By Rene Wagner
BERLIN (Reuters) – German exporters are in the midst of an “extreme price squeeze” and are generating 70 billion euros ($ 14 billion) as producers and import prices surged, the German Chamber of Commerce and Industry (DIHK) said on Wednesday.
According to the calculation of the association, the export prices of German companies in the first half of the year increased by 14. 7%, but the producer and import prices rose by about
“In the first six months alone, Germany’s foreign trade burden reached 70 one billion euros,” Volker Treier, head of foreign trade at DIHK, told Reuters. Pass on some of the higher costs to overseas customers.

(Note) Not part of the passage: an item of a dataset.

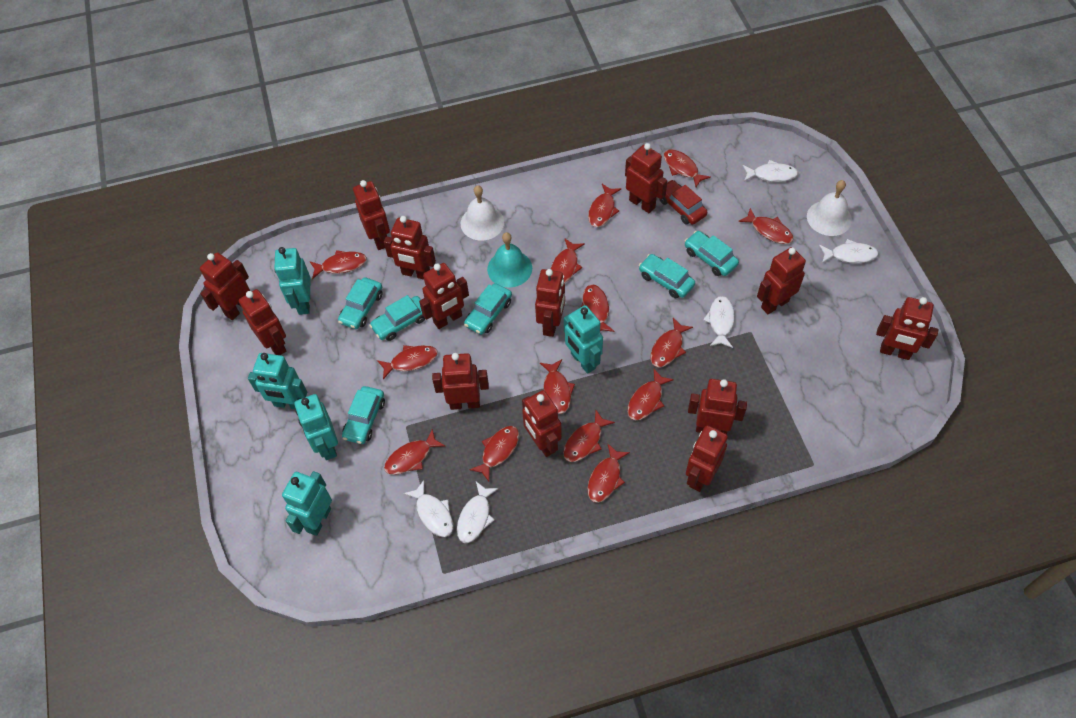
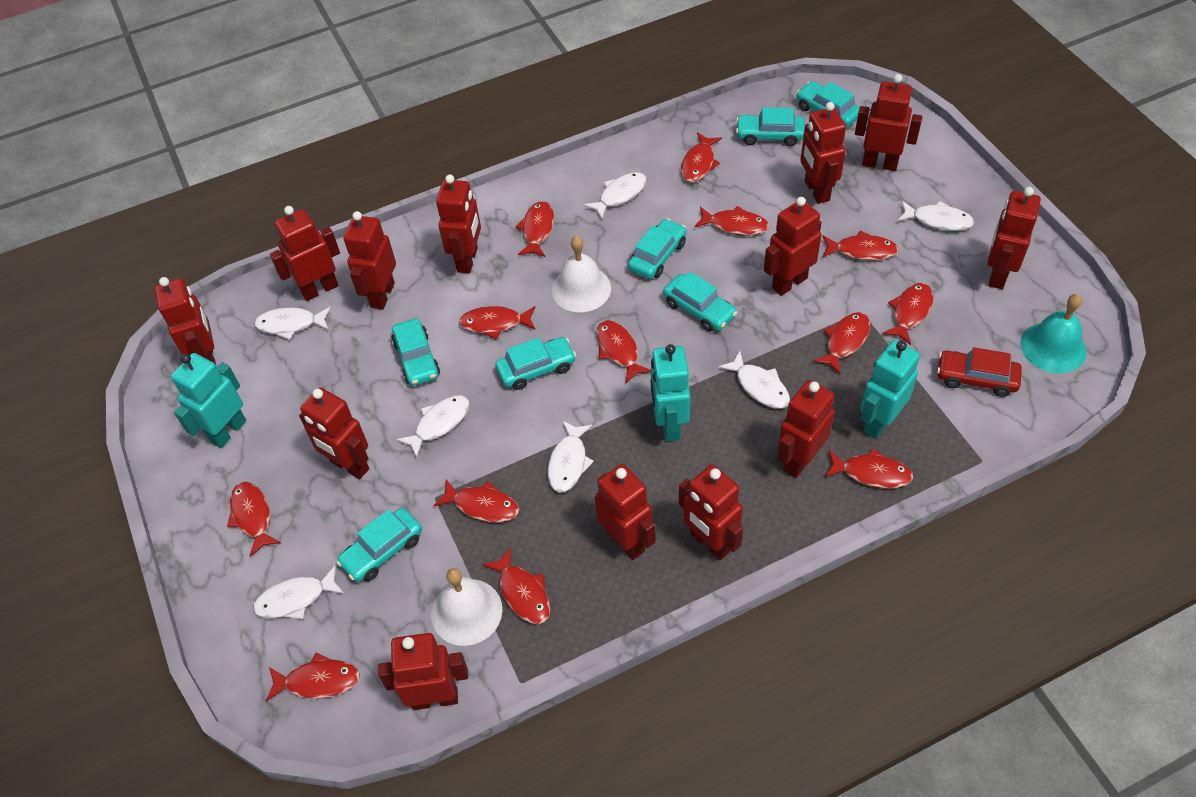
red fish: 14 -> 13
turquoise car: 6 -> 7
turquoise robot: 5 -> 3
white fish: 5 -> 7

One problem is weakness in the euro, which has fallen below parity and to its lowest level in two decades against the dollar, which tends to make imports more expensive.
Despite Russia’s invasion of Ukraine, supply shortages and China’s coronavirus blockade, German exports actually rose 13% in the first half of the year .
But according to DIHK calculations, adjusted for inflation, it was negative in real terms: exports fell by 1.5%.
“This means that German foreign trade is already in recession,” Trier said.
According to the latest DIHK business survey, companies in key export sectors were particularly squeezed. For example, 35% of automakers say they will not pass on cost increases to customers, and 35% of pharmaceutical companies will not.
“There is currently no sign that this tension will be resolved anytime soon,” Treier said, adding that some companies are also concerned about China and its main market weak demand. U.S.